Beberapa hari lalu, dikutip dari Marca (salahsatu media terbesar di Spanyol), FC Barcelona kembali mengeluarkan pernyataan dukungannya terhadap kemerdekaan Catalan. “Barca, sesuai dengan sejarah komitmennya untuk melindungi negara, demokrasi, kebebasan berekspresi dan hak untuk memilih. Akan terus mendukung apa yang dipilih oleh mayoritas pendunduk Catalan”. Sehingga perhelatan El Clasico dalam kompetisi apapun sebetulnya bukan saja tentang pertarungan sepak bola semata, melainkan pertarungan gengsi antara wakil nasionalis Catalan melawan wakil ibukota Spanyol yaitu Real Madrid.
Tentu saja FC Barcelona mengajarkan kita, (eh maksudnya, mengajarkan saya) banyak hal tentang nasionalisme. Meski dalam lingkungan sepak bola sekalipun. Sebagai warga negara Indonesia yang mengakui secara konstitusi, "bahwa penjajahan di atas dunia harus dihapuskan karena tidak sesuai dengan peri kemanusiaan dan peri keadilan," saya tentu saja mendukung kemerderdekaan atas alasan penjajahan dimanapun di muka bumi ini.
Ketidakmerataan dan ketidakadilan dari segi pembangunan dan ekonomi seperti yang terjadi di kampung saya beberapa tahun silam begitu juga dengan beberapa daerah lain di Indonesia, tentu saja bisa jadi alasan yang lumrah untuk menentukan nasib sendiri dengan kemerdekaan. Ini adalah menurut pemikiran atau subjektifitas saya. Ini bukanlah bentuk provokasi apalagi penghasutan supaya anda melakukan makar dan sejenisnya, tetapi lebih kepada bagaimana anda memerdekakan diri minimal sejak dalam pikiran!

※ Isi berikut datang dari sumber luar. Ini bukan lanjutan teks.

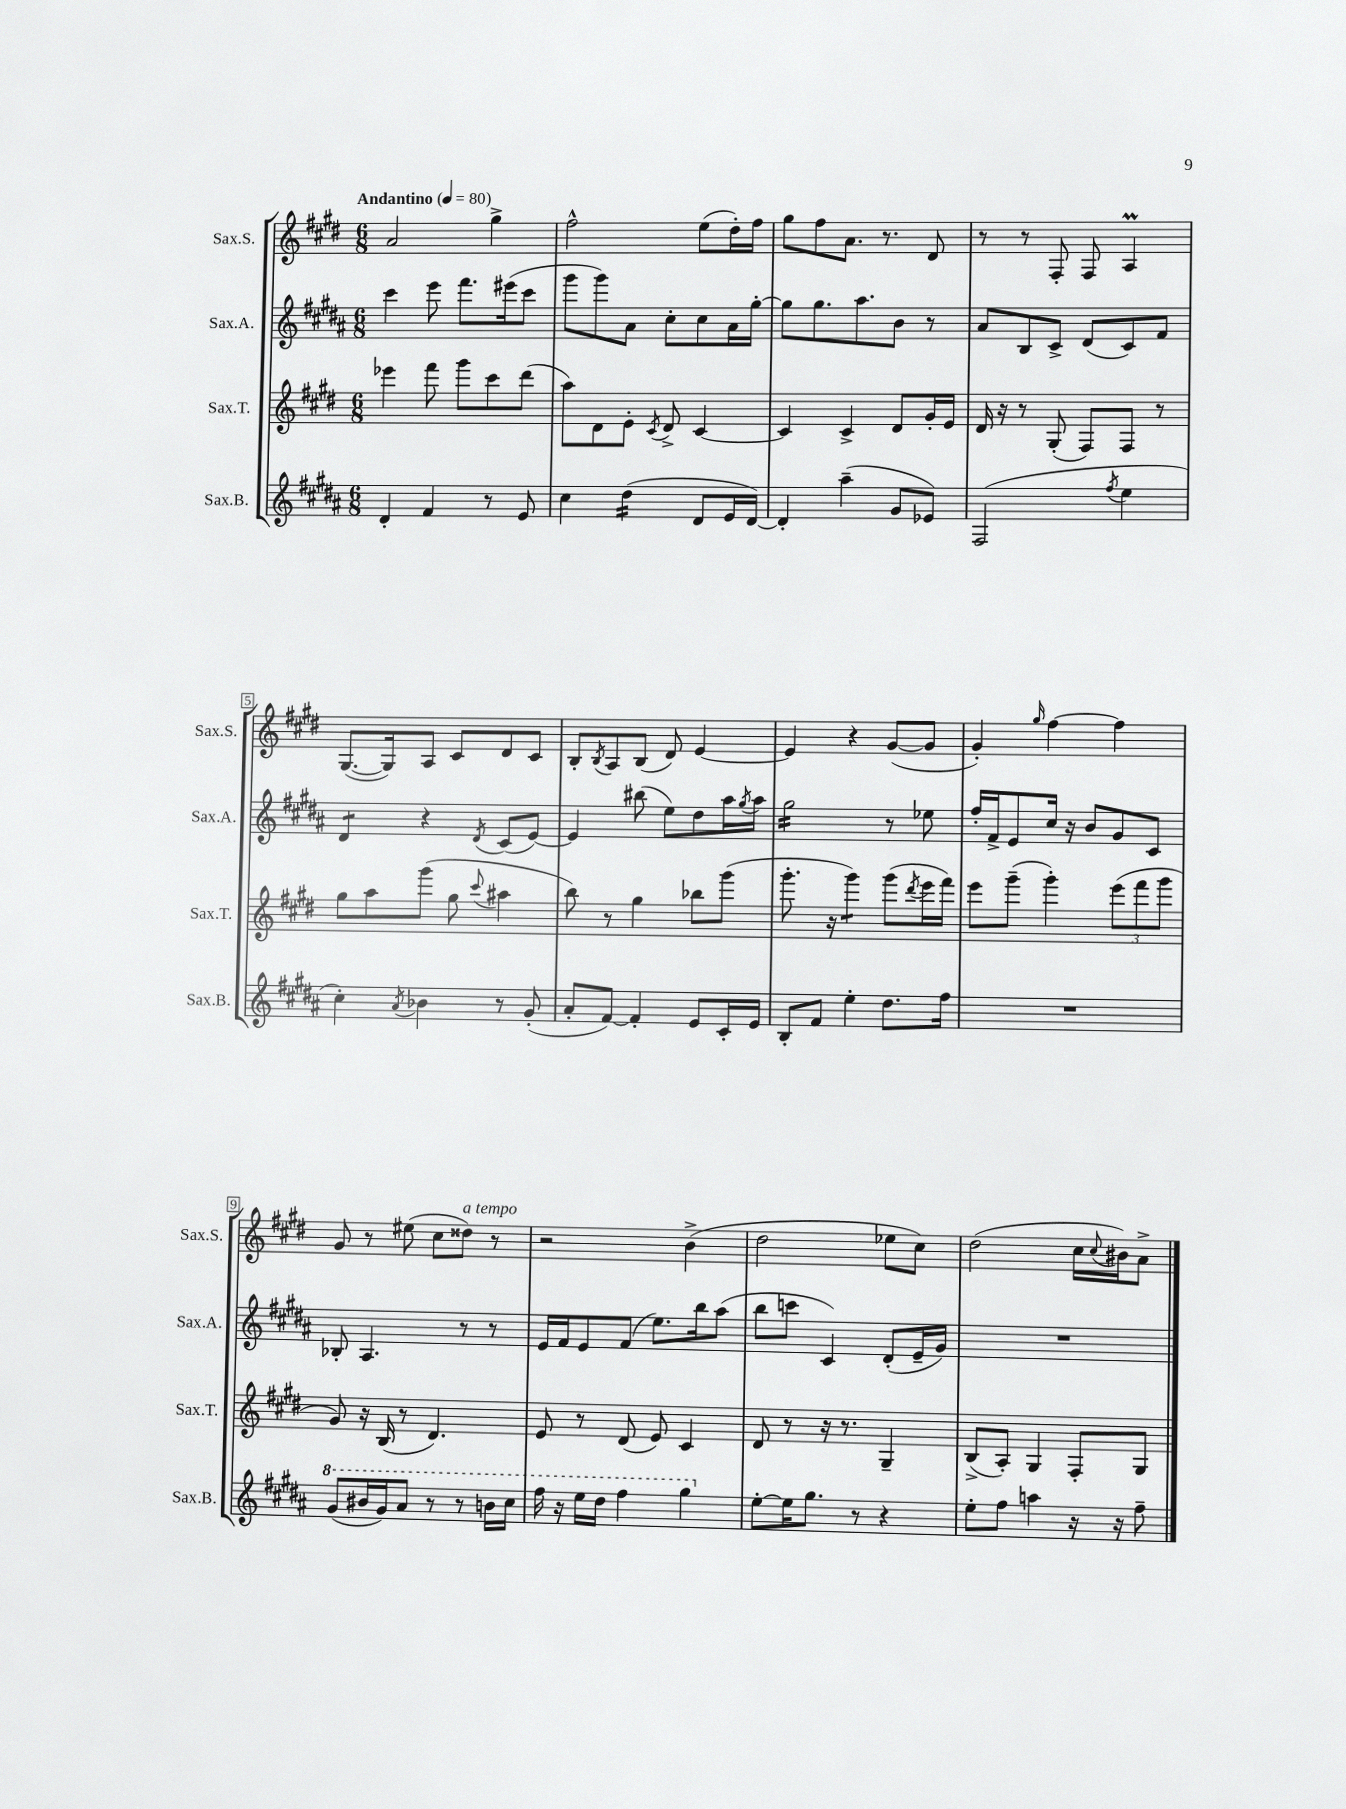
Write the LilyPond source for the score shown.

Pada akhirnya FC Barcelona bukan sekadar klub sepak bola bagi saya. Lebih dari itu, FC Barcelona memberikan insipirasi untuk melakukan beberapa hal dalam hidup. Pertama, adalah Menjunjung tinggi keadilan dan anti individualisme. Kedua, melakukan kaderisasi sebagai perpanjangan nafas ideologi. Ketiga, melakukan produksi sendiri sebagai bentuk perlawanan terhadap produk asing. Dan terakhir sekaligus paling penting adalah bagaimana kita ikut serta mendukung penghapusan penjajahan diatas dunia ini atas dasar apapun. Kemerdekaan ialah hak setiap umat manusia.
Terakhir semoga FC Barcelona bisa menjadi Inpirasi untuk semua klub sepak bola tanah air terutama Sriwijaya FC yang sekarang terpuruk dan turun kasta ke Liga 2. Dan Semoga ulasan ini tidak menimbulkan tendensi pribadi dan dapat diterima dengan bijak meski anda bukan Cules sekalipun.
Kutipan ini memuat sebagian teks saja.